Half of the energy is wasted
Many industries consume vast amounts of energy, yet in many applications, up to half of this energy is wasted in the form of vapor, hot water, oil or hot air. It doesn’t have to be this way.
Brazed plate heat exchangers are widely used in many different industries and in a variety of functions as they can act as condensers, evaporators, oil or gas coolers that involve the transfer of heating or cooling. A brazed plate heat exchanger heat exchanger consists of corrugated plates that combine to create channels through which a hot medium and a cold medium (typically water) can be distributed. With no need for gaskets or supporting equipment, about 95% of the material is used to transfer heat.
The brazed plate heat exchangers are compact by design allowing for efficient use of space and more flexible system design. By combining plate design, materials, and connections from standard components, larger installations, for example, can be constructed unit by unit via standard doors and elevators, and easily expanded when capacity demand increases. Let’s have a close look at some examples of how SWEP innovation in the use of brazed plate heat exchangers enables heat recovery.

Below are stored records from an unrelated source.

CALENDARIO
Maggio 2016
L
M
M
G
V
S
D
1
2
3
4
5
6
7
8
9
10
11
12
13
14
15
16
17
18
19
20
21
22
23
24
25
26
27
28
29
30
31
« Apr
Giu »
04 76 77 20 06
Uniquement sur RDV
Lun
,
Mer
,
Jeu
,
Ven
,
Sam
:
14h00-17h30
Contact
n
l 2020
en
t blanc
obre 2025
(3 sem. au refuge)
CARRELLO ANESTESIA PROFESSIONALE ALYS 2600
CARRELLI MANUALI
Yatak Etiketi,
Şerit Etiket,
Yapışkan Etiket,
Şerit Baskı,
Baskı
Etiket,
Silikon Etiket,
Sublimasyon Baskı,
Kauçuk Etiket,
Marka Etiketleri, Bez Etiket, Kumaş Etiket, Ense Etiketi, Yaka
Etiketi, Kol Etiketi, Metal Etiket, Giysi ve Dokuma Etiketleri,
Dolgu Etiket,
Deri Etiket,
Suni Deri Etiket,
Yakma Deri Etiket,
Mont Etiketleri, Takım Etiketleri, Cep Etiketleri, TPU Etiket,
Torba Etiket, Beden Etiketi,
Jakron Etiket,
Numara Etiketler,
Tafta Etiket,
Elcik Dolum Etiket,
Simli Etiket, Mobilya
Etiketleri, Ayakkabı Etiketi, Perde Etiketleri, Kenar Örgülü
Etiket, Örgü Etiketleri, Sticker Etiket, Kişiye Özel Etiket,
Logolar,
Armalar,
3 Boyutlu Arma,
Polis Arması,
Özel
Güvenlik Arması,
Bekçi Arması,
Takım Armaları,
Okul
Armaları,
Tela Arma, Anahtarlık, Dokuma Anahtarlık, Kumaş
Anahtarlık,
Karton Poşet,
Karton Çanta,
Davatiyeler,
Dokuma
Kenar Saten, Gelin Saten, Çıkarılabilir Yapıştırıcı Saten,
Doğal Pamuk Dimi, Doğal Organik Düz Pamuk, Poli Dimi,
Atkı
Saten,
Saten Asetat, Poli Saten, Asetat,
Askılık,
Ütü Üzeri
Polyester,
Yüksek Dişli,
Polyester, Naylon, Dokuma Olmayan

Brazed plate heat exchangers technology is one the most efficient means to recover waste heat that can be transfered and reused for other purposes.
Benefit from the high-temperature energy of superheated refrigerant gas
Industrial refrigeration systems with air-cooled condensers waste energy by emitting condensation energy to the ambient air. By installing a desuperheater with a brazed plate heat exchanger, much of this waste energy can be converted to hot water for a range of applications. Desuperheaters operate by utilizing the high-pressure, superheated discharge gas temperature to heat water. The cooling of the discharge gas normally represents 15-25% of the total heat of rejection.

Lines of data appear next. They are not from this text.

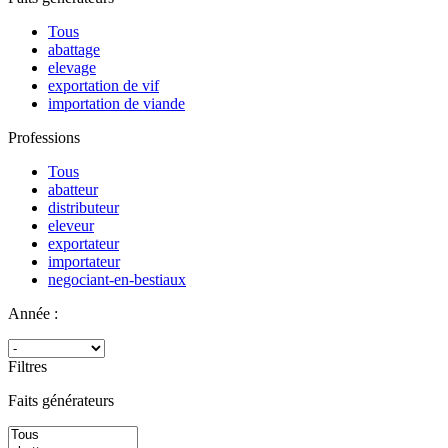
Tous
abattage
elevage
exportation de vif
importation de viande
Professions
Tous
abatteur
distributeur
eleveur
exportateur
importateur
negociant-en-bestiaux
Année :
Filtres
Faits générateurs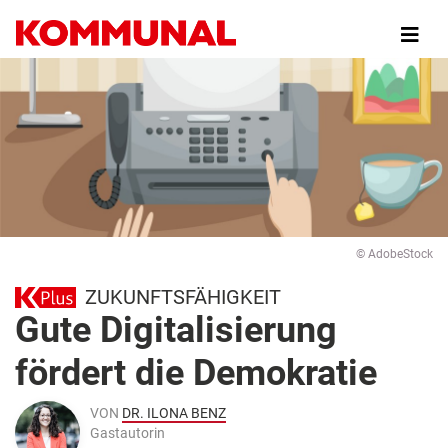
Direkt
zum
Inhalt
© AdobeStock
ZUKUNFTSFÄHIGKEIT
Gute Digitalisierung
fördert die Demokratie
VON
DR. ILONA BENZ
Gastautorin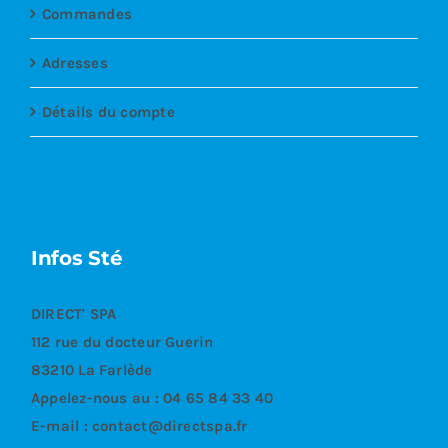
Commandes
Adresses
Détails du compte
Infos Sté
DIRECT' SPA
112 rue du docteur Guerin
83210 La Farlède
Appelez-nous au :
04 65 84 33 40
E-mail :
contact@directspa.fr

Heat recovery using Combined Heat and Power
Traditional engines produce electric power at around 40% efficiency. A way to improve efficiency is to install cogeneration systems that collect thermal energy from the engine jacket water, lubrication oil, and exhaust gas. Hot water can then be produced via brazed plate heat exchangers, increasing total energy utilization efficiency. Cogeneration engines deliver reliable energy production at remote settlements and are ideal for emergency power for hospitals or data centers.
Industrial refrigeration systems with air-cooled condensers waste energy by emitting condensation energy to the ambient air.

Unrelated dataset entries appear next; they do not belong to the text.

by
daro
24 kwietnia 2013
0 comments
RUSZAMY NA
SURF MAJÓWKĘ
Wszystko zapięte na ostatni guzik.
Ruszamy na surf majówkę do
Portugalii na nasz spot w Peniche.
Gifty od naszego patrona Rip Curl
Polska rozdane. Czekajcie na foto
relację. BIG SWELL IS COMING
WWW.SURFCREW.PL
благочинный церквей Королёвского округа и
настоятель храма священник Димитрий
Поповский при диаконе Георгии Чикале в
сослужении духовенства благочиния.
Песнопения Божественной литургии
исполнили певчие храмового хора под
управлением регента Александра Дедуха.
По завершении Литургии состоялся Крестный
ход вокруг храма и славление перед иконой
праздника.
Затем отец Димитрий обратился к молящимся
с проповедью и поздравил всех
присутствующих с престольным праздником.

Reclaim more energy from compressed air systems
Around 10% of all electricity used in industry derives from compressed air systems. Most is converted to heat without any purpose. So with inefficient systems, energy is first used to generate heat and then more energy is used to remove it via cooling fans. But by utilising this energy instead with energy recovery, significant cost and carbon savings can be achieved.
Heat recovery is a complex subject and we’ve only touched the surface here. In times of spiralling energy costs and the need for sustainable energy solutions, SWEP is convinced that our aim to constantly challenge efficiency through heat transfer solutions can actually lead the way to sustainable energy usage.